-- ARTICLE --
'''

SU PPLEM EN T AL PLAN OF DI ST RI BU T I ON
The Goldman Sachs Group, Inc. expects to agree to sell to Goldman Sachs & Co. LLC, and Goldman Sachs & Co. LLC expects to agree to purchase
from The Goldman Sachs Group, Inc., the aggregate principal amount of the offered notes specified on the front cover of this pricing supplement.
Goldman Sachs & Co. LLC proposes initially to offer the notes to the public at the initial price to public set forth on the cover page of this pricing
supplement, and to certain securities dealers at such price less a concession not in excess of 0.60% of the face amount. If all of the offered notes are
not sold at the initial price to public, the underwriter and/or dealers may change the offering price and the other selling terms.
In the future, Goldman Sachs & Co. LLC or other affiliates of The Goldman Sachs Group, Inc. may repurchase and resell the offered notes in market-
making transactions, with resales being made at prices related to prevailing market prices at the time of resale or at negotiated prices. The Goldman
Sachs Group, Inc. estimates that its share of the total offering expenses, excluding underwriting discounts and commissions, will be approximately
$15,000. For more information about the plan of distribution and possible market-making activities, see "Plan of Distribution" in the accompanying
prospectus.
We will deliver the notes against payment therefor in New York, New York on March 18, 2020.

'''

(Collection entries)

'''

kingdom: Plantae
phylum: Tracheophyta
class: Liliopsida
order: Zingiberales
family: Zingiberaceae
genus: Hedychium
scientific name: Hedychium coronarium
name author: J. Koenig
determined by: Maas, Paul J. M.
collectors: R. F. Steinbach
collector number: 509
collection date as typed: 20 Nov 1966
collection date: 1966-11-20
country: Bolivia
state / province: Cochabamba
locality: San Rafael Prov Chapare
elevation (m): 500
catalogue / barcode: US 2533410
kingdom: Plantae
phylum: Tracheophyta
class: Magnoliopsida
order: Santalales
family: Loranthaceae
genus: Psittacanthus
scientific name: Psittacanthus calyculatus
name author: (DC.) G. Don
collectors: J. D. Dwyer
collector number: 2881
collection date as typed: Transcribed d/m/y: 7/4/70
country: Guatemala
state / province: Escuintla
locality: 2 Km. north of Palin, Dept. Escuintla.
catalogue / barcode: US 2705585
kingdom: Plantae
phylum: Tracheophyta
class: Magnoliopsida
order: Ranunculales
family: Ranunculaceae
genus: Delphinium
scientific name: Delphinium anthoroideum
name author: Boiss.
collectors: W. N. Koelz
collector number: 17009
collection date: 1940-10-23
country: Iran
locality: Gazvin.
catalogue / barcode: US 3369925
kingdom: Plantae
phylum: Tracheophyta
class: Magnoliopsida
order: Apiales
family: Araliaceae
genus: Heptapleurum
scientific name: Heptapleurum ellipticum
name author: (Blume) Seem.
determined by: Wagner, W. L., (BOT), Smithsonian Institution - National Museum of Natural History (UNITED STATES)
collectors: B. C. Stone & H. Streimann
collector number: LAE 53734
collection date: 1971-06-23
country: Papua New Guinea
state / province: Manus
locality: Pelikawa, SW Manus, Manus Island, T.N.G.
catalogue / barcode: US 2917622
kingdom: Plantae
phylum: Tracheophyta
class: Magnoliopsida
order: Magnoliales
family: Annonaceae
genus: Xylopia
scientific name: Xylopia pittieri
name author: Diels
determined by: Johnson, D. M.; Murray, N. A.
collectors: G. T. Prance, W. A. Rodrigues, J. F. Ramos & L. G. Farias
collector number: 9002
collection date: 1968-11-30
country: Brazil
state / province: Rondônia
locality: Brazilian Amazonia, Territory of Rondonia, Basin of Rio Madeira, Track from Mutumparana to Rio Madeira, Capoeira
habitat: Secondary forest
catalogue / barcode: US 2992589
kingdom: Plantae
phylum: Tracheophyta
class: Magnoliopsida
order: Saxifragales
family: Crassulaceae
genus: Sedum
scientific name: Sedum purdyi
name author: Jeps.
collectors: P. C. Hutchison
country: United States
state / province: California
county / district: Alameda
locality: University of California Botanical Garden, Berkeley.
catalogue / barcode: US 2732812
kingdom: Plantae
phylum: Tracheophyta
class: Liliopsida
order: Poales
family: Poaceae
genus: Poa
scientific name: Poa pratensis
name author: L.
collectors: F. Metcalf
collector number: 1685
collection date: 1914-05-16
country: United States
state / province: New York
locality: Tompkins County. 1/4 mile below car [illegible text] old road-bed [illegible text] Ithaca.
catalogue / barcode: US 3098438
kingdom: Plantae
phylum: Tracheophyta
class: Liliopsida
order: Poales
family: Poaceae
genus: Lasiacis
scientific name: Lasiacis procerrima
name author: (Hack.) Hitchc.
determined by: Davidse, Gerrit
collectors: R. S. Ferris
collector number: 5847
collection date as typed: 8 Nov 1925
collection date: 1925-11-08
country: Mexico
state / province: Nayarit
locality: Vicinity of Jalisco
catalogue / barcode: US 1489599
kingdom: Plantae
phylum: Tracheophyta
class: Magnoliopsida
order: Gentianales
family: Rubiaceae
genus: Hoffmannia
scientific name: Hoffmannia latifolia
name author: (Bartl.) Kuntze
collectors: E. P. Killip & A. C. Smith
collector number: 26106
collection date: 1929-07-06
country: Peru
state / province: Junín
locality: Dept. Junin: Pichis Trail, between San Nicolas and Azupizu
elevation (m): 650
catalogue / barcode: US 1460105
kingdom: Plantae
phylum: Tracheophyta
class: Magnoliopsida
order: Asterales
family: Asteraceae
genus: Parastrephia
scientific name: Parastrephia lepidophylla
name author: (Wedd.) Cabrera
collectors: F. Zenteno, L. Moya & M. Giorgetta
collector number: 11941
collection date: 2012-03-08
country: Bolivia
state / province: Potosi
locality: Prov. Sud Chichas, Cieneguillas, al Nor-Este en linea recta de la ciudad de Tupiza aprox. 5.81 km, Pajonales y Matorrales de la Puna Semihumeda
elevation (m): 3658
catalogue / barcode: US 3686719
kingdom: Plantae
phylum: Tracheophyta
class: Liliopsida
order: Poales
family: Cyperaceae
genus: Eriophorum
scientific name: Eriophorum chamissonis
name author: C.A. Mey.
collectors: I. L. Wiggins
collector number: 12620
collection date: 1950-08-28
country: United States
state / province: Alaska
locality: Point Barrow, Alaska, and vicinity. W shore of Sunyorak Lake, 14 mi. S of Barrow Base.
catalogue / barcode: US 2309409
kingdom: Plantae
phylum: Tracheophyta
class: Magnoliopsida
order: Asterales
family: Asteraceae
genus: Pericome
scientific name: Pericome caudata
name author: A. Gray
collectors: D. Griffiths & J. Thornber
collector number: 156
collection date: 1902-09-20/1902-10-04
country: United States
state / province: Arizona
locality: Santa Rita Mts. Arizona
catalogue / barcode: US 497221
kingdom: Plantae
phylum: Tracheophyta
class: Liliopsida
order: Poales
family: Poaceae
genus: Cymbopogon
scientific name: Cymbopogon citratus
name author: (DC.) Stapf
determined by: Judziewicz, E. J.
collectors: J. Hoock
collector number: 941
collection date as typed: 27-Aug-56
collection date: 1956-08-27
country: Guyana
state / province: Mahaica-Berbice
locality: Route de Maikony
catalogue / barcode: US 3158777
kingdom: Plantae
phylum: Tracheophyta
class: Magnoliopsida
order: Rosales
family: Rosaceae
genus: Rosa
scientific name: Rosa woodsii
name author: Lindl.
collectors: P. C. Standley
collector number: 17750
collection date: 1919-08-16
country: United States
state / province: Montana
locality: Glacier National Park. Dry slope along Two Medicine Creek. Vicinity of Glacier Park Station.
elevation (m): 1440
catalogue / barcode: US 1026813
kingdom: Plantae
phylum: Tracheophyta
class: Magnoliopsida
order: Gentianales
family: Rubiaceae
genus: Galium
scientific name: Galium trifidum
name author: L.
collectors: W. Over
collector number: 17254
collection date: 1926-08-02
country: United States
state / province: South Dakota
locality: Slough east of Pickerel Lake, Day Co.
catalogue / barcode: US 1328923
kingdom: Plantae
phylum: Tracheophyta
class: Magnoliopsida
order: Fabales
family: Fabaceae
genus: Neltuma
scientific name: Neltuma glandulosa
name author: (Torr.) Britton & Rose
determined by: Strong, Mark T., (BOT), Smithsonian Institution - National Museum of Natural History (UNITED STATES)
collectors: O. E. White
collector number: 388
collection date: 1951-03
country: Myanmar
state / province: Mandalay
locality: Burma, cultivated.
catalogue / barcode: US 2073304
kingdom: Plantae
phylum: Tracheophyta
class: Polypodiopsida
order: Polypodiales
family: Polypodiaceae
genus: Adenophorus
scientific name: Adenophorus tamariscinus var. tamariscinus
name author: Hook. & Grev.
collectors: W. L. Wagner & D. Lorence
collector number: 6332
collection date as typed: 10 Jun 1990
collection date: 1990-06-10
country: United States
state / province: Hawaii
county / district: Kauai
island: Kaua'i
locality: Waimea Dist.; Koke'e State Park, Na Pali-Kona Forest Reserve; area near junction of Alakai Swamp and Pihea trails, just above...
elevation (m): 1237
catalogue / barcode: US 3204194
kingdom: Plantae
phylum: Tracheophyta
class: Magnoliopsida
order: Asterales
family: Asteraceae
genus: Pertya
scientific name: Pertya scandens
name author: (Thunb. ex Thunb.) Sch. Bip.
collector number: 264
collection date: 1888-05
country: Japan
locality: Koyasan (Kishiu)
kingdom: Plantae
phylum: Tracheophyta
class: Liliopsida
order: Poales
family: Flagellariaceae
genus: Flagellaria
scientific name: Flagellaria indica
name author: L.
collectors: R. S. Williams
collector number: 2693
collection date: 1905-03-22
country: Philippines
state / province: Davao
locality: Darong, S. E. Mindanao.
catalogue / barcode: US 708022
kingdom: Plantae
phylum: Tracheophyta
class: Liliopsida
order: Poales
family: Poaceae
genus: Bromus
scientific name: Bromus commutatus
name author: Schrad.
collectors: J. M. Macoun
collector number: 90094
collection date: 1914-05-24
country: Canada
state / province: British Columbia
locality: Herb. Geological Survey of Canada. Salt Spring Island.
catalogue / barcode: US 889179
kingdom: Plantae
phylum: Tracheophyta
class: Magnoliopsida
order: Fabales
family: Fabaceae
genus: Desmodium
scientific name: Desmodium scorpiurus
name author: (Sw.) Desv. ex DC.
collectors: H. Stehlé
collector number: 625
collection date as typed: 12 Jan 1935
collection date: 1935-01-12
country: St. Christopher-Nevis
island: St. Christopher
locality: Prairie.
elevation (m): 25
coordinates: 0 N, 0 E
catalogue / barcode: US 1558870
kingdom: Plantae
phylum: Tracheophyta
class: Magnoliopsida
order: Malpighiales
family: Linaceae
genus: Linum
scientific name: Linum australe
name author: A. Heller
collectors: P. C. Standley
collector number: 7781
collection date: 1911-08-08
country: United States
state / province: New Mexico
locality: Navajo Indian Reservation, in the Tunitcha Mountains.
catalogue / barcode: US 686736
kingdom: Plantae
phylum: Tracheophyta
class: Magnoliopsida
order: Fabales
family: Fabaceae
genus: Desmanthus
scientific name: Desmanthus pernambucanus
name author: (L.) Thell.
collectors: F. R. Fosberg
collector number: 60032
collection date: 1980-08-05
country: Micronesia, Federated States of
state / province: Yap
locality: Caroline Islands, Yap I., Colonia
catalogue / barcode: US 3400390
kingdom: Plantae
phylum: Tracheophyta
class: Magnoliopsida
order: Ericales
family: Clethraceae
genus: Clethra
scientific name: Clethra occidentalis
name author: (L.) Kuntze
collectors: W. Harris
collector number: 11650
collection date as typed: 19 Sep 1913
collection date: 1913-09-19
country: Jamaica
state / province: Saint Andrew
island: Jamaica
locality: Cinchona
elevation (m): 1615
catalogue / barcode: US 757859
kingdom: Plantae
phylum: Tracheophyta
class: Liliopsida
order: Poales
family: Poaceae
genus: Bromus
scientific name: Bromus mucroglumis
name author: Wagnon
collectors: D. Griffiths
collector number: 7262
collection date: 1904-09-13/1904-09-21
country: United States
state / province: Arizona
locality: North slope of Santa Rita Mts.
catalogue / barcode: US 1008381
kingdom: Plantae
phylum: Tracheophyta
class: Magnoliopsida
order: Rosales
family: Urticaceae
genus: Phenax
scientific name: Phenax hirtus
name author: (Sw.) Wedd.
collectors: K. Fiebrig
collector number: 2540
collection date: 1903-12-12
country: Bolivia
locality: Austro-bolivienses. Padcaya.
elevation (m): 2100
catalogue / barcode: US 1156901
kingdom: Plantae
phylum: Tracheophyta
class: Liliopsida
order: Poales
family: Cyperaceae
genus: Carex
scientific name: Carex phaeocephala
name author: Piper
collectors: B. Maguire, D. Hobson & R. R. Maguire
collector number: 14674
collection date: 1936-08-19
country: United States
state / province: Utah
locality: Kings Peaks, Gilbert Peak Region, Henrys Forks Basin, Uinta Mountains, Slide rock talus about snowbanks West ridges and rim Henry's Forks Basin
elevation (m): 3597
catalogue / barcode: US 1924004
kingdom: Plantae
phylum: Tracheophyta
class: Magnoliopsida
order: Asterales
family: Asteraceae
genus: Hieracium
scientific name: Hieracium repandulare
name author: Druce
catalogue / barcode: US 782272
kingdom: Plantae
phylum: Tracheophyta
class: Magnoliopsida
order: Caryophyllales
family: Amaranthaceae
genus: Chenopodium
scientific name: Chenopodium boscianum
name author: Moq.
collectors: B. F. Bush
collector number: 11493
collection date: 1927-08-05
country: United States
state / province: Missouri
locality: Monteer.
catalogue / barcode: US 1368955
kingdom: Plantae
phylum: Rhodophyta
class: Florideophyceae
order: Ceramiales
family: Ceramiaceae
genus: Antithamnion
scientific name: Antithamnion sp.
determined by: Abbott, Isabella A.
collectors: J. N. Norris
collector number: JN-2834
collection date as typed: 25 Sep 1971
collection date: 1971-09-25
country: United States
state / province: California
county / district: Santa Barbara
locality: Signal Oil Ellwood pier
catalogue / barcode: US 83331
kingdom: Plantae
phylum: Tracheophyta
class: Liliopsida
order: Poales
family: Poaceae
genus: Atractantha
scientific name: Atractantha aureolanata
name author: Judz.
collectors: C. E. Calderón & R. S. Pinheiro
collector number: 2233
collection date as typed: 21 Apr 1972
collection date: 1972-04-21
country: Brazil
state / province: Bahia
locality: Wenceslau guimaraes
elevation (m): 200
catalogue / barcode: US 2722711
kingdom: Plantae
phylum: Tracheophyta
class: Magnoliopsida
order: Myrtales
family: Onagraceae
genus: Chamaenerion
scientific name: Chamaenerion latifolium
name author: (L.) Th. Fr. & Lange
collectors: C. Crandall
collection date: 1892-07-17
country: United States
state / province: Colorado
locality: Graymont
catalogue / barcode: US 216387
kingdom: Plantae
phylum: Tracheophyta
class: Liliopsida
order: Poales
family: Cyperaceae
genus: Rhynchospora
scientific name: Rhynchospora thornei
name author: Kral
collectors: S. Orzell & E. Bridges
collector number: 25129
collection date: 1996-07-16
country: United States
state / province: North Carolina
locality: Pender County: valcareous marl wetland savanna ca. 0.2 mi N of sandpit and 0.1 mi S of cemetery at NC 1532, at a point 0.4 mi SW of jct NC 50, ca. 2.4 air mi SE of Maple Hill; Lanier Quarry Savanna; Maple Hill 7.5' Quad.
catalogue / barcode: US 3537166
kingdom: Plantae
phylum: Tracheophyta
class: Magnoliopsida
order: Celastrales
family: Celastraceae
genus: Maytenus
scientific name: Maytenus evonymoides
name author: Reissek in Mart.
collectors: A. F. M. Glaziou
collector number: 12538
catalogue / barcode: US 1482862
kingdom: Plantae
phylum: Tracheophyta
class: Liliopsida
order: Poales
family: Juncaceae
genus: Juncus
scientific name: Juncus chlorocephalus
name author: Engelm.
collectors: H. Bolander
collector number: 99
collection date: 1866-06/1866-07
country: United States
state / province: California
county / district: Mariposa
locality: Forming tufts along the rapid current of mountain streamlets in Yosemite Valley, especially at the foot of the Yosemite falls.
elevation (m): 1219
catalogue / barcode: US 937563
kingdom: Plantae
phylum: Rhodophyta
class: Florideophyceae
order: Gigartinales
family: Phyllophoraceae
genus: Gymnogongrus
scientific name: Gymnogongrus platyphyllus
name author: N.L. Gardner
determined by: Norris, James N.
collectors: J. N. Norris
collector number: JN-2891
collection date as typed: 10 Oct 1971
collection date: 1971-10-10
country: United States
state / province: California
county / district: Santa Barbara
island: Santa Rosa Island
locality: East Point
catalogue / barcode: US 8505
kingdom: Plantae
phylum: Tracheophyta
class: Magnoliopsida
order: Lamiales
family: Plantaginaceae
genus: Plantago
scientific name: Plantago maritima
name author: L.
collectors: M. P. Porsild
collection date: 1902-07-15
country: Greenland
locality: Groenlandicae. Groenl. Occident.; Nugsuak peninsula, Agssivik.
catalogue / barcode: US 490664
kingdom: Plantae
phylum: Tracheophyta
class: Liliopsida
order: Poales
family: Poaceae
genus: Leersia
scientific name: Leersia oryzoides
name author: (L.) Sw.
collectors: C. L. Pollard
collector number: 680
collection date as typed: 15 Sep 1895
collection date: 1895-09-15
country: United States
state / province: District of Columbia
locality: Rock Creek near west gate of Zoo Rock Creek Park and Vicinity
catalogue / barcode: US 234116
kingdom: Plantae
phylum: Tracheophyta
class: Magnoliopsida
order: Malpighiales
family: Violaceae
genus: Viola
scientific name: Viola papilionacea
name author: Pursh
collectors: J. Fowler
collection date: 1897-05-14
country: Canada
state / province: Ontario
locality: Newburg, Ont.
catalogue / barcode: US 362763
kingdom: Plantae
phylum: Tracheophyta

'''

-- REQUIRED TASK --
According to the distribution plan, what is the largest concession that securities dealers may receive on the notes? You won't need the listing.

-- RESULT FOR THIS EXERCISE --
A concession not in excess of 0.60% of the face amount.